***** TEXT PASSAGE *****

Running a Thousand Miles for Freedom

Running a Thousand Miles for Freedom

 A few weeks ago, I wrote a blog called The Climax of All Misnomers and a blog called The Soul’s Complaint.  In both of these blogs, I generously quoted from the slave narrative of Frederick Douglass.  My reasoning for doing so is as follows:

Since I’m in the middle of a blog series on Thomas G. Long’s book, What Shall We Say? Evil, Suffering, and the Crisis of Faith, the inclusion of Frederick Douglass’s crisis of faith is worthwhile.  Douglass writes that he is “almost ready to ask” the hard questions, but in writing them, he does ask them, although he doesn’t seek answers to those questions in his writing.  Oh what I wouldn’t give to borrow the pen of Frederick Douglass in this particular blog series!  He was a brilliant man, and like Christ, acquainted with sorrows.

Here I would like to offer a different point of view.  Running a Thousand Miles for Freedom is a slave narrative by William and Ellen Craft.

***** SUPPLIED INFORMATION *****

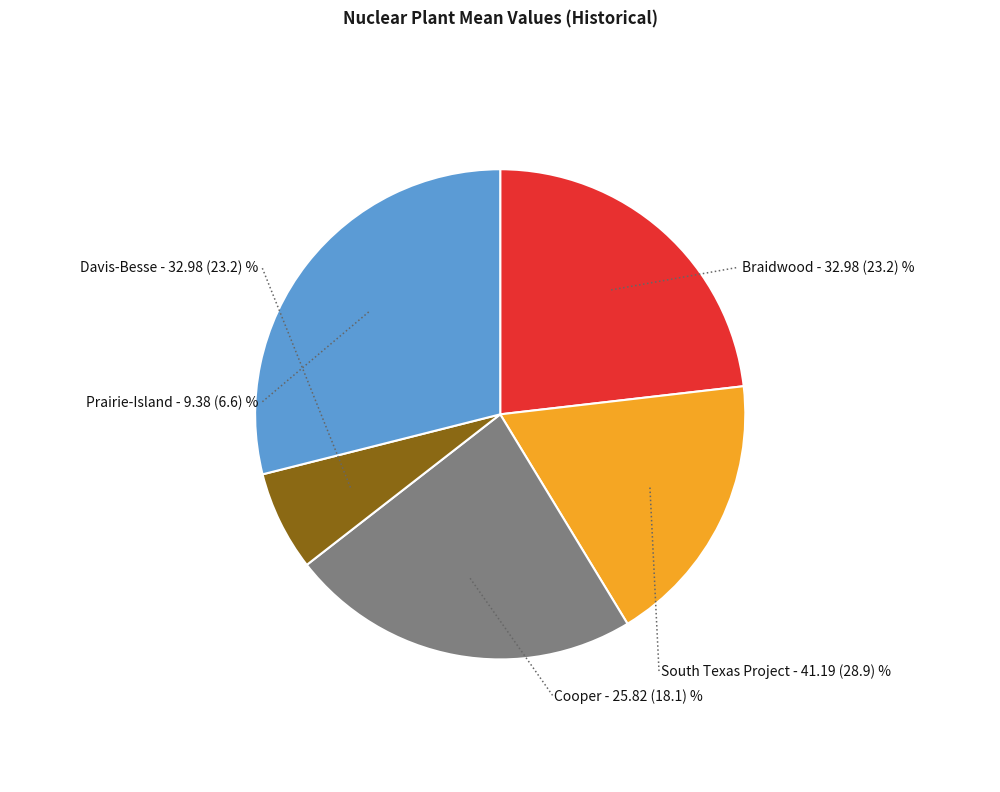

Count the number of slices in the pie.

5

*****

* [PROBLEM DETAILS]:
Answer these from the blog post on slave narratives:
(a) What are the titles of the two earlier blogs the writer mentions?
(b) Which book is the writer's current blog series about, and who wrote it?
(c) Who wrote the slave narrative Running a Thousand Miles for Freedom?

* [PROBLEM SOLUTION]:
(a) The Climax of All Misnomers and The Soul's Complaint.
(b) What Shall We Say? Evil, Suffering, and the Crisis of Faith, by Thomas G. Long.
(c) William and Ellen Craft.